• [Exercise instructions] From the entries below, reproduce exactly the line containing "pinky mcp: (407, 241)", the line containing "pinky tip: (525, 183)", and every line in between, with nothing added.

#### Records provided ####

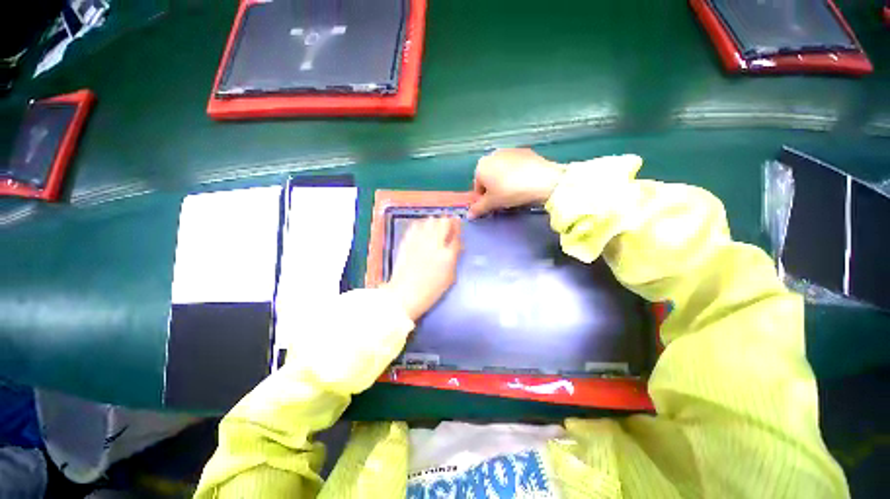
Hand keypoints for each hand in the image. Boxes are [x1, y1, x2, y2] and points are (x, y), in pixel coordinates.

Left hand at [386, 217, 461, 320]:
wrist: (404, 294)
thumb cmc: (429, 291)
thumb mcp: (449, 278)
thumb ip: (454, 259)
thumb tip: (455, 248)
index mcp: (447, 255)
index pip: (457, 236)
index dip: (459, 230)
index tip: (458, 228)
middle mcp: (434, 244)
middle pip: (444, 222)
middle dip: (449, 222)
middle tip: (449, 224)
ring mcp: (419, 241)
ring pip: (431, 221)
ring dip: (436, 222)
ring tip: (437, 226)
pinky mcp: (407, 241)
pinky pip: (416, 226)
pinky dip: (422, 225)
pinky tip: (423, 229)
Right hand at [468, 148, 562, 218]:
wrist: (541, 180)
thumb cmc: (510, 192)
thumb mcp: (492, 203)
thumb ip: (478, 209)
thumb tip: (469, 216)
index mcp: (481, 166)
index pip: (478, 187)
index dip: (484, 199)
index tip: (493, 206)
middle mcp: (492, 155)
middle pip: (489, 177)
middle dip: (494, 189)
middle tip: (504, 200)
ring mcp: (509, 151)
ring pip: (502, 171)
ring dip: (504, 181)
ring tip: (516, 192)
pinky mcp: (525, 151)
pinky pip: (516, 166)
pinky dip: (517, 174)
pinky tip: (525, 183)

####
#### Records provided ####

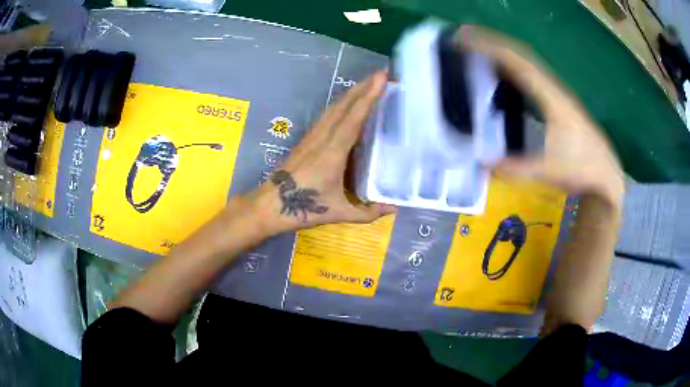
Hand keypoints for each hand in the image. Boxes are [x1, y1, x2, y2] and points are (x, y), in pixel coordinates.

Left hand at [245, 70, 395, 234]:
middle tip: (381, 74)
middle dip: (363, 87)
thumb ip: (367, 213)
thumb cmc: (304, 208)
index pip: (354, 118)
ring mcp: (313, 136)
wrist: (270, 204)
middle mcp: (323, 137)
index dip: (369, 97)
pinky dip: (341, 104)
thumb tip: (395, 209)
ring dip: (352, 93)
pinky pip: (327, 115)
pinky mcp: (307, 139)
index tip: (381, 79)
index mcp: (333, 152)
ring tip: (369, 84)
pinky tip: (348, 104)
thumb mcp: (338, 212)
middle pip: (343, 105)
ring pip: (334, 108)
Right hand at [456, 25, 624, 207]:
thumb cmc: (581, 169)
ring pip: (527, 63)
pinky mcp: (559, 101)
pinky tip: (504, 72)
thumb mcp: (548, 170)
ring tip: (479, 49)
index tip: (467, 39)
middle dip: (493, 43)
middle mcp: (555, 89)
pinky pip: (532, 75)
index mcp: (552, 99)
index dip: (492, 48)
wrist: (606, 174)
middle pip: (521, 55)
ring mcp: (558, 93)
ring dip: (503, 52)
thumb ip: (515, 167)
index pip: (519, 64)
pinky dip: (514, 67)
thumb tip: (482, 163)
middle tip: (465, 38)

####

• [Response]
pinky mcp: (407, 241)
pinky pip: (416, 226)
pinky dip: (422, 225)
pinky tip: (423, 229)
Right hand at [468, 148, 562, 218]:
wrist: (541, 180)
thumb cmc: (510, 192)
thumb mcp: (492, 203)
thumb ip: (478, 209)
thumb tip: (469, 216)
index mcp: (481, 166)
index pip: (478, 187)
index dip: (484, 199)
index tip: (493, 206)
middle mcp: (492, 155)
middle pip: (489, 177)
middle dip: (494, 189)
middle tip: (504, 200)
ring mcp: (509, 151)
ring pip: (502, 171)
ring dip: (504, 181)
ring tip: (516, 192)
pinky mcp: (525, 151)
pinky pip: (516, 166)
pinky dip: (517, 174)
pinky tip: (525, 183)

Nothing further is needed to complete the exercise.